In this months article, I will introduce a friend from the UK, Andrew Nicholettos of Pure Golf Performance, to shed some light on the future of golf fitness. I hope this article sparks some debate and everyone from the golf coach, therapist, trainer and passionate golfer leaves a comment. Over to Andy:
THE FUTURE OF GOLF FITNESS
The idea of Golf fitness including Golf specific injury prevention, and rehabilitation has become increasingly fashionable of late, and this is reflected in the seemingly newfound image of Golf, the number of performance institutes that have been set up, as well as the number of clinicians now in place to support the game of Golf, and the ‘modern Golfer’.
Subsequently, it is now commonplace for Golf coaches to work in concert with a clinical team, to address aspects of a Golfers physical form such as flexibility and or strength. However, how credible are the ideas that are being promoted? Are we really preventing injury, or are we inadvertently promoting injury, and myths that hinder performance. Furthermore, our coach and clinician singing from the same song sheet, or are they simply promoting ideas, that despite their good intentions are conflicting and physically incompatible with each other.
This brief article highlights in short where we may be going wrong, and the route forward. It is not intended to be all-encompassing, but I hope that this is thought-provoking and timely in its delivery.
The root of the problem…
In an ideal world, one would like to think that injury prevention and rehabilitation ideas for Golf stem from the game itself, although often this is not the case, and a Golfers ‘exercise protocol’ is frequently conjured from ideas from other sports. Furthermore, many therapists involved in the game, don’t even play Golf. I ask immediately, are we doing Golf a disservice before we even start to get our hands dirty?
But what if they do stem from the game itself. Is that also a problem? The traditional coaching model is largely imaged based, whereby amateurs and aspiring professionals are taught to recreate static positions demonstrated by Adam Scott for example.
I ask immediately – what if a person can’t achieve Adam’s Scott’s backswing position. Are they then a bad golfer? Worse more, this is often the point where the support team is called in to achieve more flexibility, strength, and stability. Individuals are then made to do exercises that have no relevance to Golf, or their body. The result is artificial and potentially injurious.
Furthermore, the coaching industry and the fitness domains are readily filled and lead by Guru based ideas and conflicting messages. Despite the good intentions of a coach and clinician based relationship a potential disaster awaits.

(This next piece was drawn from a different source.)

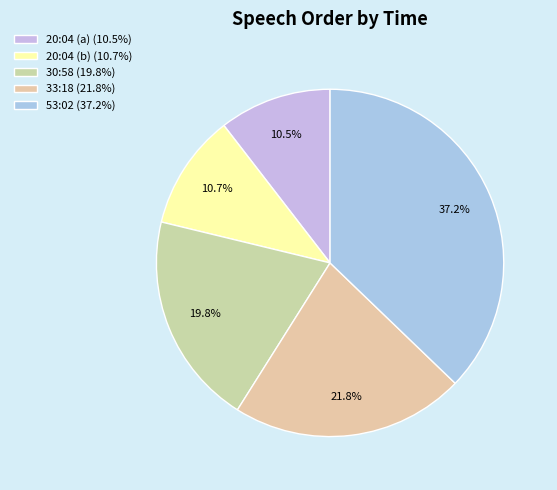

How many segments does this pie chart have?

5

The inherent truth, of the Golf swing, is to provide freedom for the hands and arms to compress the ball with force through impact. How an individual does this is wholly unique, and, in reality, is largely based on an individuals unique and intrinsic physical repertoire. This explains why all the top ten Golfers swing the club in a completely different way, and yet all strike the ball with force and purpose.

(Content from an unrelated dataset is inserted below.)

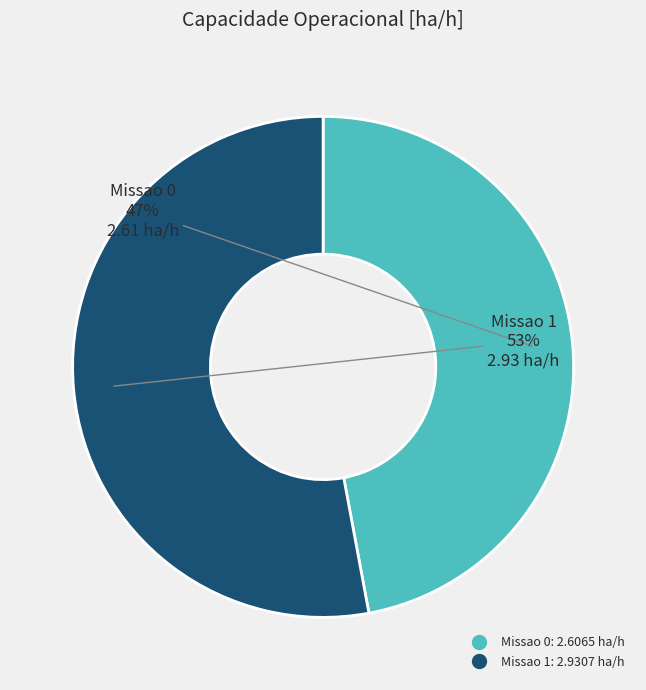

Which category accounts for the majority?

Missao 1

I think we need to revert back to simple concepts as why a swing looks the way it does, and not what it looks like, and then build therapy/ injury prevention/ rehabilitation, around these ideas to make it easier for each individual Golfer, regardless of physical stature, or skill level, to compress the ball at impact.
Such a diplomatic and user – friendly stance is a far cry from simply prescribing the latest fad exercise. Ask yourself, did Jack Nicklaus back squat for example, and do these methods really help make us better at golf. I am not suggesting that exercise is bad, but surely Golf exercises should be specific to the physical requirements of Golf. This seems obvious right, but sadly this does not prevail.
A note on specificity…
At present too many Golf exercises/screening methods promote the concept of the isolate in order to integrate. This myth promotes the notion that a muscle group or chain of muscles can be ‘extracted’, trained and or made more flexible, often in a way that is out of the context of the swing, and built back into the whole task, with the assumption that the whole task will perform in a more effective way.
However, rehabilitating a specific muscle and or a chain of muscles is unlikely to improve the performance, or recover the control of the whole task. Not to mention that this prevailing concept defies the fundamental principles of how we move. That is that movement centers around its goal and not the muscle itself.
This old maxim should be changed from the isolate in order to integrate, to integrate in order to coordinate. This way injury prevention and rehabilitation protocols can be truly specific. Marry these concepts with bespoke principle based coaching, and I can only foresee that Golf fitness in one simple definition of effectiveness, will do more good than harm.
Andrew Nicholettos is a specialist Sport and Musculoskeletal Osteopath at Pure Sports Medicine, a single figure handicapper, and a Nike Golf Performance specialist.